Allerdings gibt es einen Punkt beim Schreibstil, der mich beim Lesen immer wieder herausgerissen hat: An für mich unpassenden Stellen winken Kinder mit einem Stofftier hinter der Autoscheibe, fährt ein Kinderwagen über einen Schneeberg oder kommt ein Kind ins Zimmer gelaufen. Hier haben die Autoren ihre Kinderliebe überzeichnet. Es sind für mich diese einzelnen eingestreuten Sätze, die in der Luft herumhängen und nichts zur Situation in der Szene beitragen.
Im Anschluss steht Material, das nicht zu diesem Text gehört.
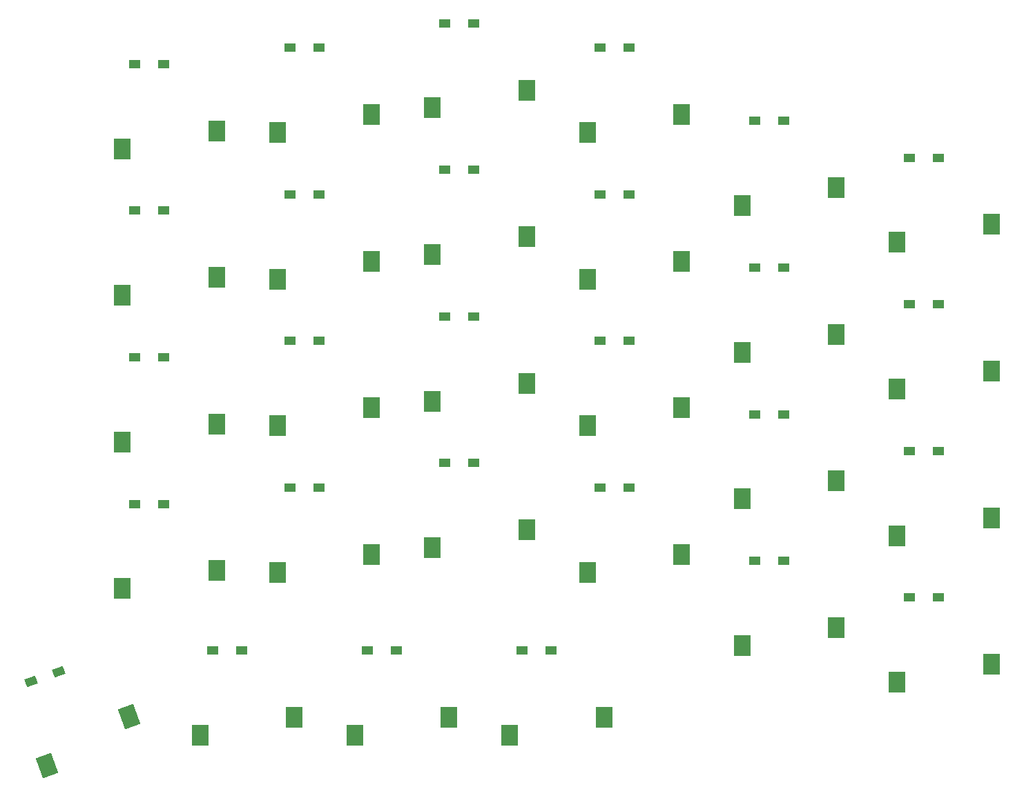
<source format=gtp>
%TF.GenerationSoftware,KiCad,Pcbnew,(6.0.11-0)*%
%TF.CreationDate,2023-02-11T14:18:37+08:00*%
%TF.ProjectId,V4,56342e6b-6963-4616-945f-706362585858,rev?*%
%TF.SameCoordinates,PX7bfa480PY6052340*%
%TF.FileFunction,Paste,Top*%
%TF.FilePolarity,Positive*%
%FSLAX46Y46*%
G04 Gerber Fmt 4.6, Leading zero omitted, Abs format (unit mm)*
G04 Created by KiCad (PCBNEW (6.0.11-0)) date 2023-02-11 14:18:37*
%MOMM*%
%LPD*%
G01*
G04 APERTURE LIST*
G04 Aperture macros list*
%AMRotRect*
0 Rectangle, with rotation*
0 The origin of the aperture is its center*
0 $1 length*
0 $2 width*
0 $3 Rotation angle, in degrees counterclockwise*
0 Add horizontal line*
21,1,$1,$2,0,0,$3*%
G04 Aperture macros list end*
%ADD10RotRect,1.400000X1.000000X20.000000*%
%ADD11R,1.400000X1.000000*%
%ADD12R,2.000000X2.600000*%
%ADD13RotRect,2.000000X2.600000X200.000000*%
G04 APERTURE END LIST*
D10*
%TO.C,D54*%
X-14467954Y-35307086D03*
X-11132046Y-34092914D03*
%TD*%
D11*
%TO.C,D53*%
X7725000Y-31500000D03*
X11275000Y-31500000D03*
%TD*%
%TO.C,D52*%
X26725000Y-31500000D03*
X30275000Y-31500000D03*
%TD*%
%TO.C,D51*%
X45725000Y-31500000D03*
X49275000Y-31500000D03*
%TD*%
%TO.C,D42*%
X-1775000Y-13500000D03*
X1775000Y-13500000D03*
%TD*%
%TO.C,D41*%
X17225000Y-11500000D03*
X20775000Y-11500000D03*
%TD*%
%TO.C,D40*%
X36225000Y-8500000D03*
X39775000Y-8500000D03*
%TD*%
%TO.C,D39*%
X55225000Y-11500000D03*
X58775000Y-11500000D03*
%TD*%
%TO.C,D38*%
X74225000Y-20500000D03*
X77775000Y-20500000D03*
%TD*%
%TO.C,D37*%
X93225000Y-25000000D03*
X96775000Y-25000000D03*
%TD*%
%TO.C,D30*%
X-1775000Y4500000D03*
X1775000Y4500000D03*
%TD*%
%TO.C,D29*%
X17225000Y6500000D03*
X20775000Y6500000D03*
%TD*%
%TO.C,D28*%
X36225000Y9500000D03*
X39775000Y9500000D03*
%TD*%
%TO.C,D27*%
X55225000Y6500000D03*
X58775000Y6500000D03*
%TD*%
%TO.C,D26*%
X74225000Y-2500000D03*
X77775000Y-2500000D03*
%TD*%
%TO.C,D25*%
X93225000Y-7000000D03*
X96775000Y-7000000D03*
%TD*%
%TO.C,D18*%
X-1775000Y22500000D03*
X1775000Y22500000D03*
%TD*%
%TO.C,D17*%
X17225000Y24500000D03*
X20775000Y24500000D03*
%TD*%
%TO.C,D16*%
X36225000Y27500000D03*
X39775000Y27500000D03*
%TD*%
%TO.C,D15*%
X55225000Y24500000D03*
X58775000Y24500000D03*
%TD*%
%TO.C,D14*%
X74225000Y15500000D03*
X77775000Y15500000D03*
%TD*%
%TO.C,D13*%
X93225000Y11000000D03*
X96775000Y11000000D03*
%TD*%
%TO.C,D6*%
X-1775000Y40500000D03*
X1775000Y40500000D03*
%TD*%
%TO.C,D5*%
X17225000Y42500002D03*
X20775000Y42500002D03*
%TD*%
%TO.C,D4*%
X36225000Y45500000D03*
X39775000Y45500000D03*
%TD*%
%TO.C,D3*%
X55225000Y42500000D03*
X58775000Y42500000D03*
%TD*%
%TO.C,D2*%
X74225000Y33500000D03*
X77775000Y33500000D03*
%TD*%
%TO.C,D1*%
X93225000Y29000000D03*
X96775000Y29000000D03*
%TD*%
D12*
%TO.C,SW17*%
X27255000Y16300000D03*
X15698000Y14100000D03*
%TD*%
%TO.C,SW29*%
X27255000Y-1700000D03*
X15698000Y-3900000D03*
%TD*%
%TO.C,SW51*%
X55755000Y-39700000D03*
X44198000Y-41900000D03*
%TD*%
%TO.C,SW15*%
X65255000Y16300000D03*
X53698000Y14100000D03*
%TD*%
%TO.C,SW3*%
X65255000Y34300000D03*
X53698000Y32100000D03*
%TD*%
%TO.C,SW4*%
X46255000Y37299997D03*
X34698000Y35099997D03*
%TD*%
%TO.C,SW26*%
X84255000Y-10700000D03*
X72698000Y-12900000D03*
%TD*%
%TO.C,SW38*%
X84255000Y-28700000D03*
X72698000Y-30900000D03*
%TD*%
%TO.C,SW27*%
X65255000Y-1700000D03*
X53698000Y-3900000D03*
%TD*%
%TO.C,SW52*%
X36755000Y-39700000D03*
X25198000Y-41900000D03*
%TD*%
%TO.C,SW13*%
X103255000Y2800000D03*
X91698000Y600000D03*
%TD*%
%TO.C,SW5*%
X27255000Y34300002D03*
X15698000Y32100002D03*
%TD*%
%TO.C,SW28*%
X46255000Y1300000D03*
X34698000Y-900000D03*
%TD*%
%TO.C,SW1*%
X103255000Y20800000D03*
X91698000Y18600000D03*
%TD*%
%TO.C,SW42*%
X8255000Y-21700000D03*
X-3302000Y-23900000D03*
%TD*%
%TO.C,SW14*%
X84255000Y7300000D03*
X72698000Y5100000D03*
%TD*%
%TO.C,SW30*%
X8255000Y-3700000D03*
X-3302000Y-5900000D03*
%TD*%
%TO.C,SW53*%
X17754996Y-39700000D03*
X6197996Y-41900000D03*
%TD*%
%TO.C,SW18*%
X8255000Y14300000D03*
X-3302000Y12100000D03*
%TD*%
%TO.C,SW40*%
X46255000Y-16700000D03*
X34698000Y-18900000D03*
%TD*%
%TO.C,SW41*%
X27255000Y-19700000D03*
X15698000Y-21900000D03*
%TD*%
%TO.C,SW39*%
X65255000Y-19700000D03*
X53698000Y-21900000D03*
%TD*%
%TO.C,SW6*%
X8255000Y32300000D03*
X-3302000Y30100000D03*
%TD*%
%TO.C,SW2*%
X84255000Y25300000D03*
X72698000Y23100000D03*
%TD*%
%TO.C,SW25*%
X103255000Y-15200000D03*
X91698000Y-17400000D03*
%TD*%
%TO.C,SW16*%
X46255000Y19300000D03*
X34698000Y17100000D03*
%TD*%
D13*
%TO.C,SW54*%
X-2447363Y-39617486D03*
X-12554946Y-45637537D03*
%TD*%
D12*
%TO.C,SW37*%
X103255000Y-33200000D03*
X91698000Y-35400000D03*
%TD*%
M02*

</source>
Diese Überzeichnung findet sich nochmals bei der Figur Saga Bauer. Bauer motiviert zwar der Gedanke, noch möglicherweise lebendige Opfer zu retten, aber die Risiken der Operation sind von Anfang an hoch und die Erfolgschancen gering. Linna, Bauers Vorgesetzte und sie selbst wiegen das Leben eines Kindes höher als das der Kommissarin Bauer. Für mich ist das eine Frage der Erfolgswahrscheinlichkeit im Verhältnis zum Risiko. In der Psychiatrie sitzt ein extrem intelligenter und mit allen psychologischen Tricks vertrauter Jurek Walter, der seit Jahren nicht mit der Polizei gesprochen hat. Und ausgerechnet Bauer fühlt sich nach einem inneren Kampf berufen, ihm die letzten Geheimnisse über den Aufenthaltsort der Opfer zu entlocken. Dafür lässt sie sich als Patientin einschleusen, ihrer Menschenrechte berauben und Psychopharmaka spritzen. Ich kann mir einfach nicht vorstellen, dass irgendein Polizeiapparat solche Risiken eingeht. Das Einschleusen von Polizeispitzeln in Gefängnissen ist etwas anderes, aber die Sicherheitsverwahrung ist für mich ein Schritt zu weit. Die Gefahr, die Kommissarin durch den Serienmörder zu verlieren, steht in keinem Verhältnis zum Einsatzrisiko. Dieser Punkt wird zwar thematisiert, aber insgesamt nicht glaubwürdig dargestellt.
Des Weiteren gibt es einige lose Enden und Logikfehler im Plot. Zum Beispiel wird am Anfang darauf hingewiesen, dass die Opfer einen Anruf vor der Entführung erhalten haben. Dies wird aber nie wieder aufgegriffen. Danach hätte Linna fragen müssen, nachdem eines der Opfer gefunden wurde.
Gegen Ende schießt Saga Bauer aus einer Entfernung von hundert Metern mit einer Glock 17 (einer Pistole) auf Jurek Walther und trifft ihn am Ohr. Sie mag ja eine gute Schützin sein, aber jeder, der mal eine Pistole abgefeuert hat, weiß, dass man auf dieser Entfernung vielleicht noch einen LKW trifft, wenn man Glück hat.
Meinen positiven Gesamteindruck trüben diese Punkte trotzdem nicht, denn die Spannung bleibt bis zum Schluss erhalten. Der Verlag vermarktet das Buch als Schwedenkrimi, jedoch kommen Fans von Psychothrillern ebenfalls auf ihre Kosten. Dieses Buch eignet sich für alle Leserinnen und Leser, denen explizite Gewalt und beklemmende Situationen ordentliches Herzklopfen bereitet. Daher eine klare Leseempfehlung.